«Здесь сходятся ветра и течения, и судьбы, и стрелки часов…»
Я проснулся, поймав последние слова стиха. «Часов» — это важно, да. Я вспомнил, почему, и, пошарив по тумбочке, подтянул к себе смартфон. «13-57».
13-57?!
Я вскочил, протёр глаза: цифры не изменились. Но планшет, схваченный дрожащей рукой, показал мне «01-37». И я протёр глаза снова. Ну что ж, я не спал, не бредил, а мои электронные друзья подсовывали мне время с разницей в 12 часов. Если один из них врал (если?!), то хорошо бы, чтоб то был первый.
Я включил свет и увидел на наручных часах «06-23». Вот это было лучшее время.
В полной растерянности я потащился на кухню; итог: микроволновка — четверть восьмого утра, настенные часы — без четверти семь. Я затосковал: слишком много часов, и все они врут. За окном относительно темно, и я не помню, когда здесь в это время года бывает рассвет. Рука сама потянулась к телефону, я набрал 060.

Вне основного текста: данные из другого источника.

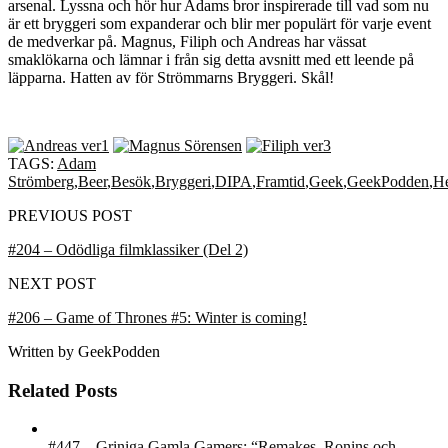
arsenal. Lyssna och hör hur Adams bror inspirerade till vad som nu
är ett bryggeri som expanderar och blir mer populärt för varje event
de medverkar på. Magnus, Filiph och Andreas har vässat
smaklökarna och lämnar i från sig detta avsnitt med ett leende på
läpparna. Hatten av för Strömmarns Bryggeri. Skål!
TAGS:
Adam
Strömberg
,
Beer
,
Besök
,
Bryggeri
,
DIPA
,
Framtid
,
Geek
,
GeekPodden
,
H
PREVIOUS POST
#204 – Odödliga filmklassiker (Del 2)
NEXT POST
#206 – Game of Thrones #5: Winter is coming!
Written by
GeekPodden
Related Posts
#447 – Griniga Gamla Gamers: “Remakes, Ronins och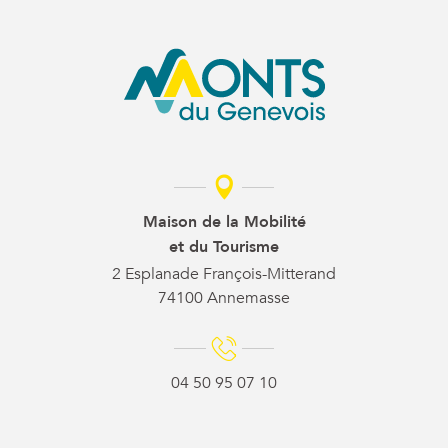
Maison de la Mobilité
et du Tourisme
2 Esplanade François-Mitterand
74100 Annemasse
04 50 95 07 10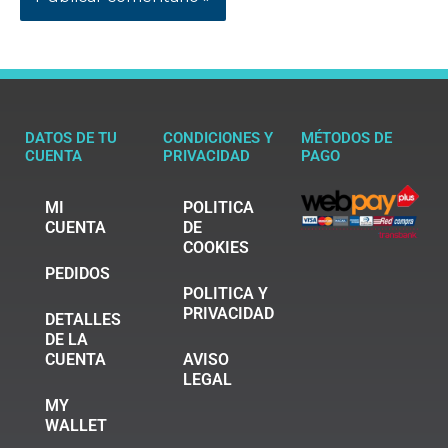
DATOS DE TU
CONDICIONES Y
MÉTODOS DE
CUENTA
PRIVACIDAD
PAGO
MI
POLITICA
CUENTA
DE
COOKIES
PEDIDOS
POLITICA Y
PRIVACIDAD
DETALLES
DE LA
CUENTA
AVISO
LEGAL
MY
WALLET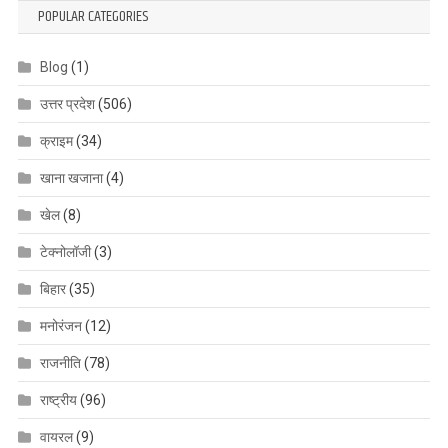
POPULAR CATEGORIES
Blog
(1)
उत्तर प्रदेश
(506)
क्राइम
(34)
खाना खजाना
(4)
खेल
(8)
टेक्नोलॉजी
(3)
बिहार
(35)
मनोरंजन
(12)
राजनीति
(78)
राष्ट्रीय
(96)
वायरल
(9)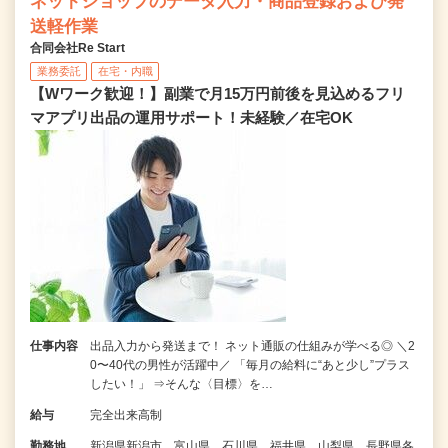
ネットショップのデータ入力・商品登録および発
送軽作業
合同会社Re Start
業務委託
在宅・内職
【Wワーク歓迎！】副業で月15万円前後を見込めるフリ
マアプリ出品の運用サポート！未経験／在宅OK
仕事内容
出品入力から発送まで！ ネット通販の仕組みが学べる◎ ＼2
0〜40代の男性が活躍中／ 「毎月の給料に“あと少し”プラス
したい！」 ⇒そんな〈目標〉を…
給与
完全出来高制
勤務地
新潟県新潟市、富山県、石川県、福井県、山梨県、長野県各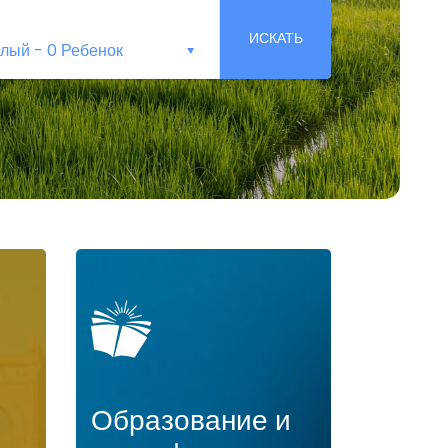
ИСКАТЬ
слый
-
0 Ребенок
Образование и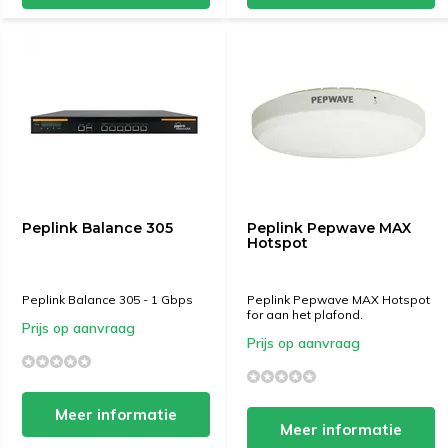
Peplink Balance 305
Peplink Pepwave MAX
Hotspot
Peplink Balance 305 - 1 Gbps
Peplink Pepwave MAX Hotspot
for aan het plafond.
Prijs op aanvraag
Prijs op aanvraag
Meer informatie
Meer informatie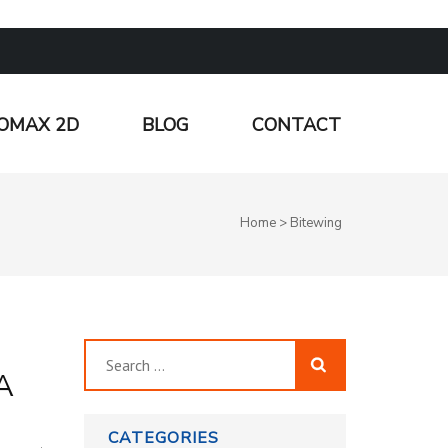
OMAX 2D
BLOG
CONTACT
Home
>
Bitewing
Search
A
for:
CATEGORIES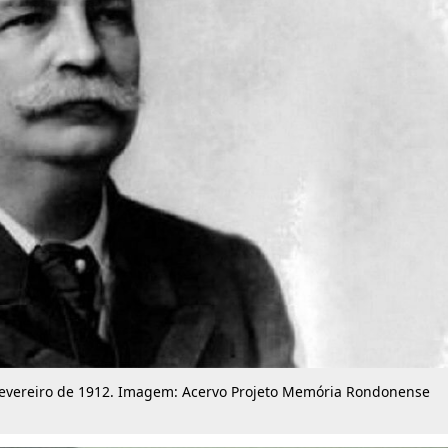
m fevereiro de 1912. Imagem: Acervo Projeto Memória Rondonense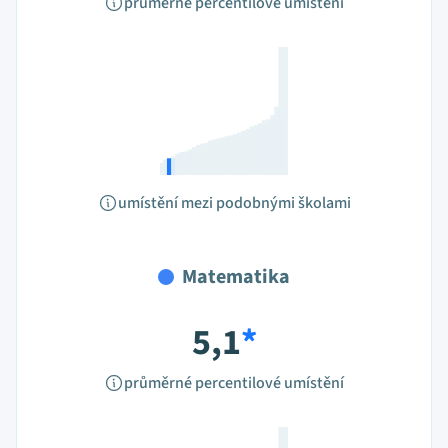
průměrné percentilové umístění
umístění mezi podobnými školami
Matematika
5,1
*
průměrné percentilové umístění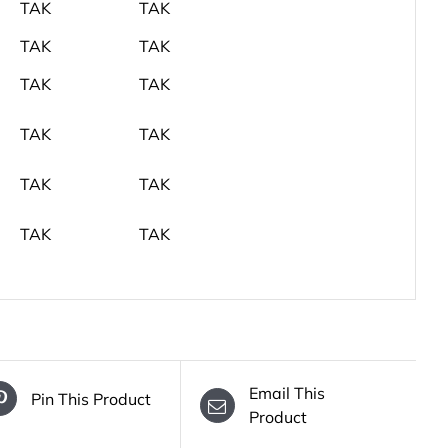
TAK
TAK
TAK
TAK
TAK
TAK
TAK
TAK
TAK
TAK
TAK
TAK
Email This
Pin This Product
Product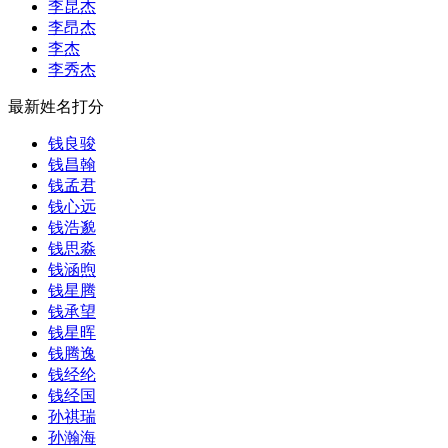
李昆杰
李昂杰
李杰
李秀杰
最新姓名打分
钱良骏
钱昌翰
钱孟君
钱心远
钱浩邈
钱思淼
钱涵煦
钱星腾
钱承望
钱星晖
钱腾逸
钱经纶
钱经国
孙祺瑞
孙瀚海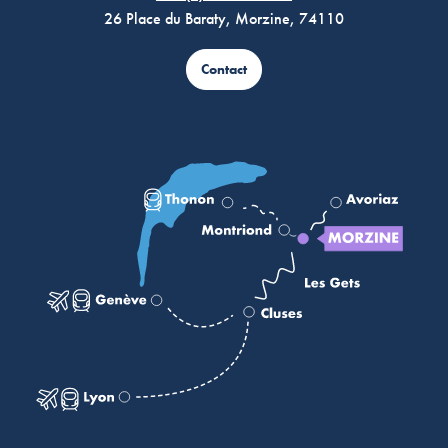
26 Place du Baraty, Morzine, 74110
Contact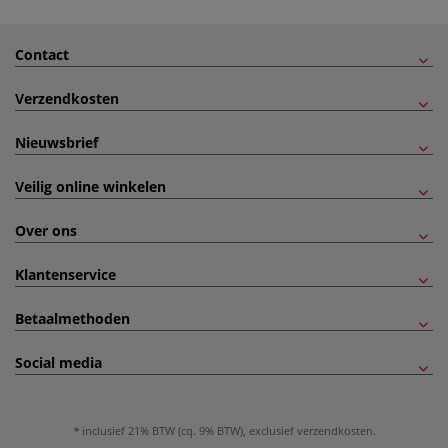
Contact
Verzendkosten
Nieuwsbrief
Veilig online winkelen
Over ons
Klantenservice
Betaalmethoden
Social media
inclusief 21% BTW (cq. 9% BTW), exclusief
verzendkosten
.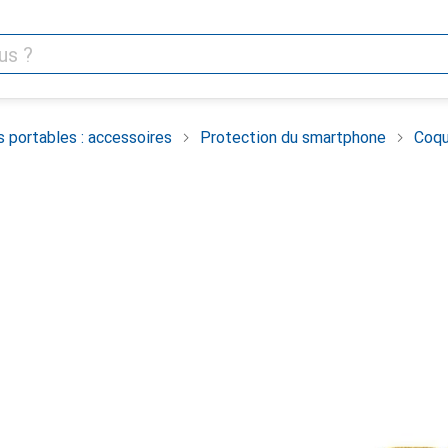
 portables : accessoires
Protection du smartphone
Coqu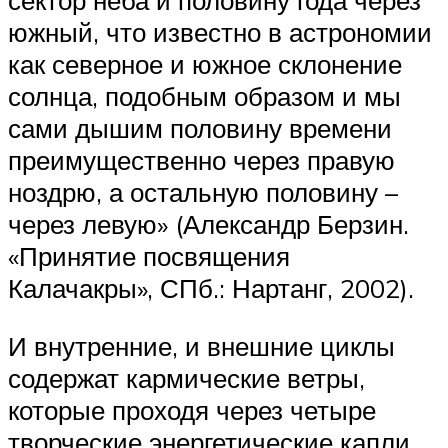
южный, что известно в астрономии
как северное и южное склонение
солнца, подобным образом и мы
сами дышим половину времени
преимущественно через правую
ноздрю, а остальную половину –
через левую» (Александр Берзин.
«Принятие посвящения
Калачакры», СПб.: Нартанг, 2002).
И внутренние, и внешние циклы
содержат кармические ветры,
которые проходя через четыре
творческие энергетические капли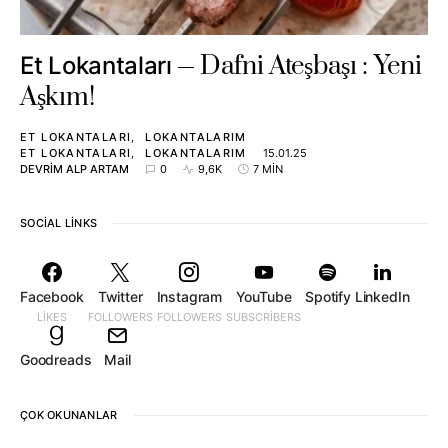
Dafni Ateşbaşı : Yeni
Et Lokantaları
Aşkım!
ET LOKANTALARI
LOKANTALARIM
ET LOKANTALARI
LOKANTALARIM
15.01.25
DEVRIM ALP ARTAM
0
9,6K
7 MIN
SOCIAL LINKS
Facebook
Twitter
Instagram
YouTube
Spotify
LinkedIn
LIKES
FOLLOWERS
FOLLOWERS
SUBSCRIBERS
Goodreads
Mail
ÇOK OKUNANLAR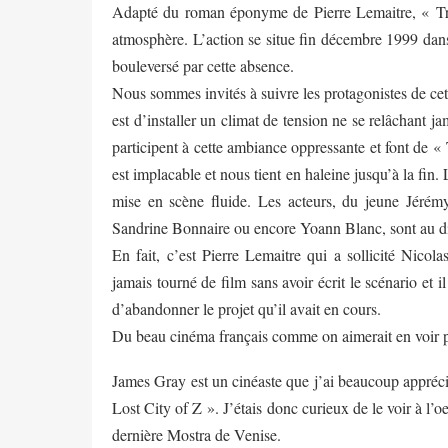
Adapté du roman éponyme de Pierre Lemaitre, « Troi
atmosphère. L’action se situe fin décembre 1999 dans 
bouleversé par cette absence.
Nous sommes invités à suivre les protagonistes de cet
est d’installer un climat de tension ne se relâchant ja
participent à cette ambiance oppressante et font de « 
est implacable et nous tient en haleine jusqu’à la fi
mise en scène fluide. Les acteurs, du jeune Jérém
Sandrine Bonnaire ou encore Yoann Blanc, sont au d
En fait, c’est Pierre Lemaitre qui a sollicité Nicola
jamais tourné de film sans avoir écrit le scénario et il
d’abandonner le projet qu’il avait en cours.
Du beau cinéma français comme on aimerait en voir p
James Gray est un cinéaste que j’ai beaucoup appréc
Lost City of Z ». J’étais donc curieux de le voir à l’o
dernière Mostra de Venise.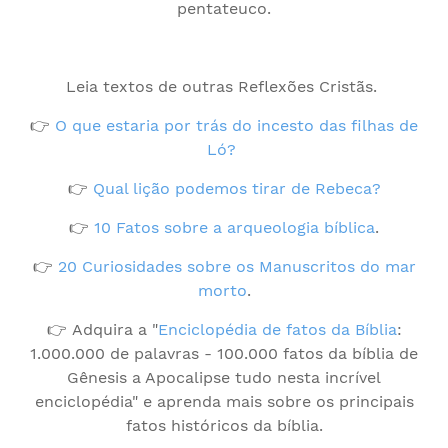
pentateuco.
Leia textos de outras Reflexões Cristãs.
👉
O que estaria por trás do incesto das filhas de
Ló?
👉
Qual lição podemos tirar de Rebeca?
👉
10 Fatos sobre a arqueologia bíblica
.
👉
20 Curiosidades sobre os Manuscritos do mar
morto
.
👉 Adquira a "
Enciclopédia de fatos da Bíblia
:
1.000.000 de palavras - 100.000 fatos da bíblia de
Gênesis a Apocalipse tudo nesta incrível
enciclopédia" e aprenda mais sobre os principais
fatos históricos da bíblia.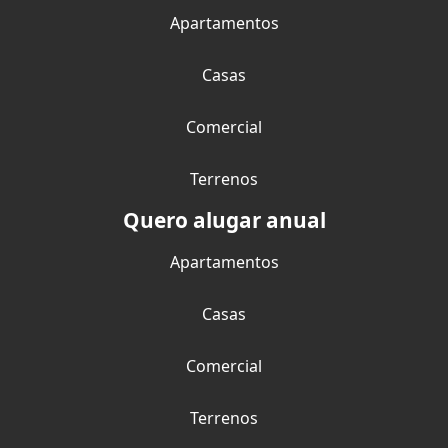
Apartamentos
Casas
Comercial
Terrenos
Quero alugar anual
Apartamentos
Casas
Comercial
Terrenos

— Здравствуйте, — сказала девушка, — меня зовут Мария.
— О… Олег.
— Олег, позвольте вам объяснить, как будет распределено время следующие двое суток, — бодро продолжила Мария. — От каждого стандартного часа будет отнято по четыре минуты, в сутках будет сорок таких укороченных часов, и эти два дня будут третьим апреля, воскресеньем, оба.
Два воскресенья.
— До свидания, — сказала Мария, и я спохватился:
— А время-то сейчас сколько?
Но услышал гудки.
Бред. Кошмар. Точно, кошмар, я ещё сплю.
Конечно, я ущипнул себя. Было больно. Я снова набрал 060.
— Здравствуйте, Олег, — сказала Мария. Я сдержал рвущийся тоскливый стон.
— Подскажите точное время, пожалуйста.
— Семь часов ноль минут, — сказала Мария. — Вам пора вставать.
Я выключил телефон. И капсула остановилась. Это будущее. Две тысячи лет. Вот и закончился кошмар. Так всегда, когда летишь вперёд: то ли сон, то ли явь, время безумно. А когда возвращаешься, это похоже на смерть.
«…и сойдясь, устремляются только вперёд».
Мой новый город. Вчера я положил первый камень, а сегодня задуманные мной создания скользят по призрачным улицам. MARHIA просчитывает результат, и я изучаю сводку: всё ли создано по образу и подобию моей мечты, не нужно ли менять заповеди на инициирующем камне?
— Хорошо, — бормочу я, пролистывая страницы, — это очень хорошо. Две тысячи лет он простоит.
— Дадите имя звезде? — спрашивает MARHIA.
— Конечно.
А потом мы летим назад. И я слышу, как на доски падают комья грязи, как скрипит дерево, и запах влажной гнили, перегноя. Мне страшно, как никогда. В голову лезут байки о тех, кто за творения свои заплатил собственной кровью, о безумцах, ушедших в пепел, о тех, кто так и не увидел ни начала, ни конца, мучениках вечных петель. И вот я во тьме, бездыханный и прошлый, но всё ещё шепчу и шепчу себе, что это, должно быть, кошмарный сон, и всё никак, никак не могу проснуться.